The film is still haunting my thoughts — but during the after party which went longer than any policy issue-oriented, mostly heterosexual after-event I have been to in a long time (that is to say that ‘policy events’ with my gay crowd always go late), I got the chance to chat with the film’s director and to eavesdrop unintentionally on conversations Jolie was having with others at the Holocaust Museum.
During the crush that Angelina Jolie endured and seemed to enjoy for hours, elder woman after elder woman recounted in whispers stories of the trauma their families or relatives had experienced during either the Holocaust of World War II or the genocidal atrocities that occurred during the Bosnia War. I heard many talking about brothers and cousins and children who lived in the forest during the Bosnia conflict — and inevitably, the discussions — so many of them — came down to the abuse of women, their systematic rape, and other horrors that were pressed on them.
Frequently, Jolie and the women she spoke to would comment about what a different world it would be if women were running the show, were more empowered. Wars like this, they said, “would not happen.”
I’m not sure that ultimately this view is correct. Margaret Thatcher, as we are reminded of in Meryl Streep’s award-winning performance in Iron Lady, was no peacenik.

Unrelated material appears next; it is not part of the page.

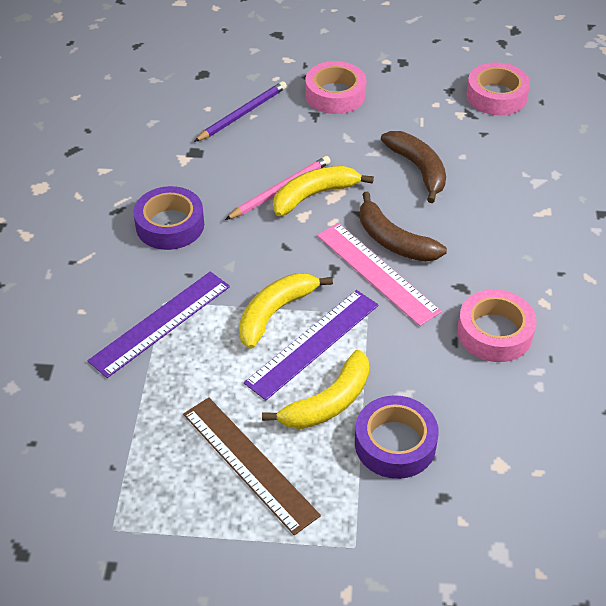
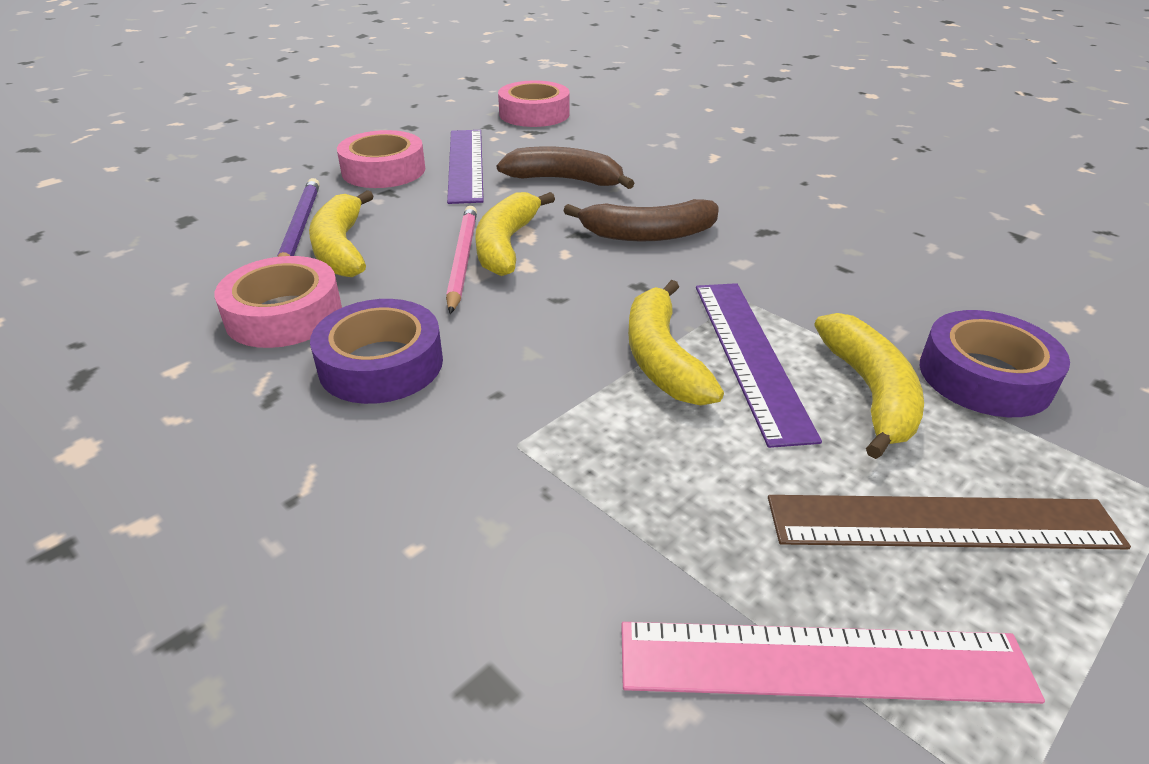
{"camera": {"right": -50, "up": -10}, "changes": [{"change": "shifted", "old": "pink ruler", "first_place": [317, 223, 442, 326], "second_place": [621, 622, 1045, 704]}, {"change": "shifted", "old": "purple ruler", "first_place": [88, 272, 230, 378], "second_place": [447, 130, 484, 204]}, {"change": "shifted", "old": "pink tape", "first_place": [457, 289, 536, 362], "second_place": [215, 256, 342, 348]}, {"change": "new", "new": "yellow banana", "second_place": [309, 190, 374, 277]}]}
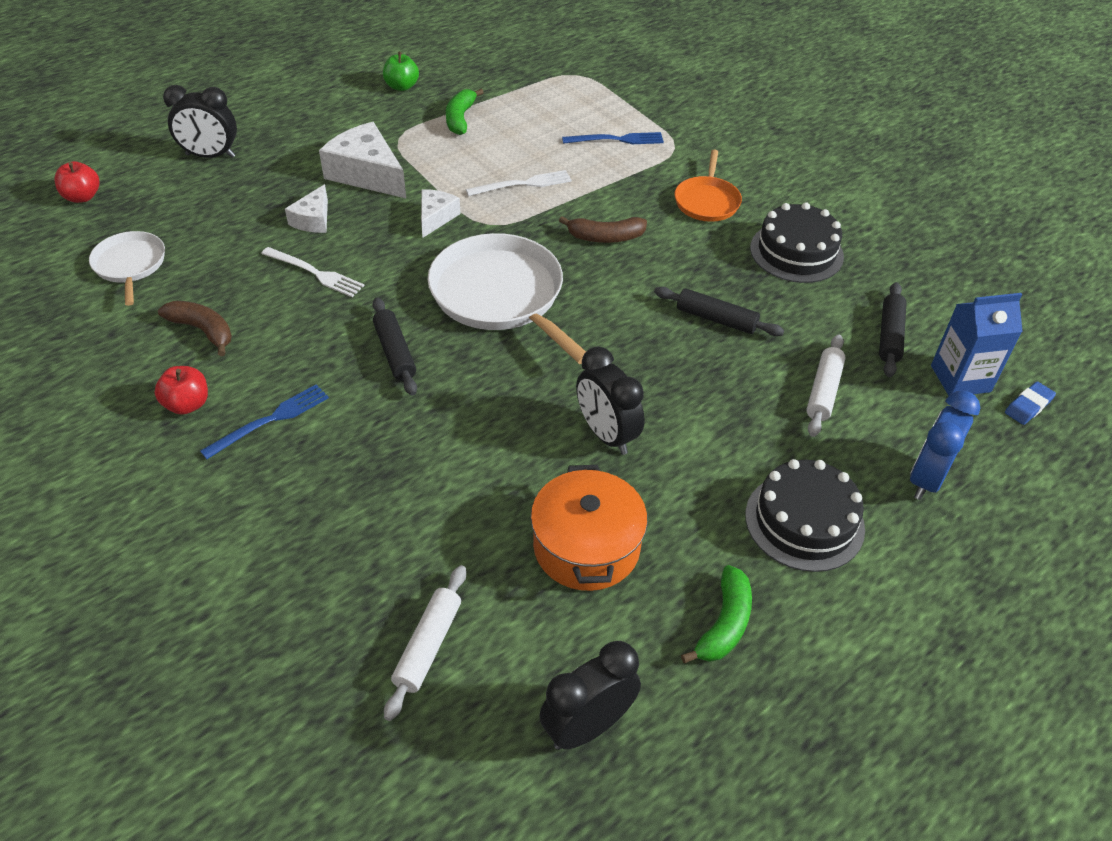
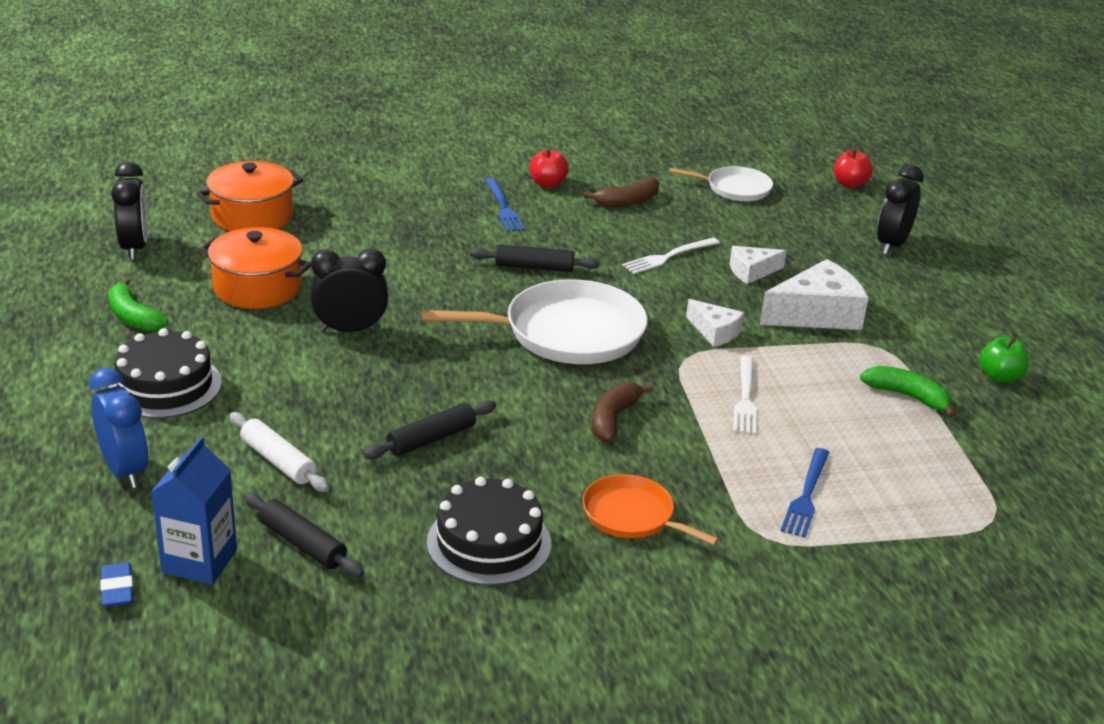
{"camera": {"right": 115, "up": -15}, "changes": [{"change": "rotated", "old": "white cheese", "first_place": [285, 184, 328, 233], "second_place": [730, 246, 787, 284], "degrees": -60}, {"change": "swapped", "old": "white rolling pin", "new": "orange pot", "first_place": [384, 565, 466, 721], "second_place": [196, 161, 303, 231]}]}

But what I do think is dead-on right is that around the world, the real nut cases that rise to power and decide to use war and killing as a tool of their further ambitions are nearly always men. And as part of their rise, they make the further subordination and harassment of women a key part of their playbook.
The US is making major strides in the right direction in the equalization of the “state of men” and “state of women” as argued by Hanna Rosin in her cover story on the subject in The Atlantic — but much of the rest of the world lags.
Thus, awareness-wrangling is important elsewhere and political cartoons can generate a viral edginess that inspires and empowers others to insist on equality.
The Center for International Private Enterprise recently held an international competition of political cartoons in three categories — democracy, corruption, and gender equality.
Here is a link to the cartoon that won the gender equality prize as well as other category winners, and here is a link that gets you to the semifinalists. And for those who want to go a step further, here is a pdf of the interesting media package that includes bios and quotes from various of the cartoonists.
The entry pasted above of the world on the back of an old cleaning woman evoked the strongest response from me — and was one of the semifinalists in gender equality. It was done by El Tiempo (Columbia)’s political cartoonist Alberto Barreto. This cartoon, at least in my reading of it, depicts the doubled down abuse that women worldwide endure. First, they are expected to do the tasks many men won’t do, holding the world and countries and their homes and communities together — while nonetheless being looked down upon.
Other cartoons in the mix may move readers of this note more than the one I have selected, but as a person who doesn’t write much about gender issues — the power and solemnity of many of the post-film chats I heard Jolie have with women who have dealt with so much man-made tragedy got me thinking about this.
More on this powerful film soon. And yes, you should see it — but expect to be pounded.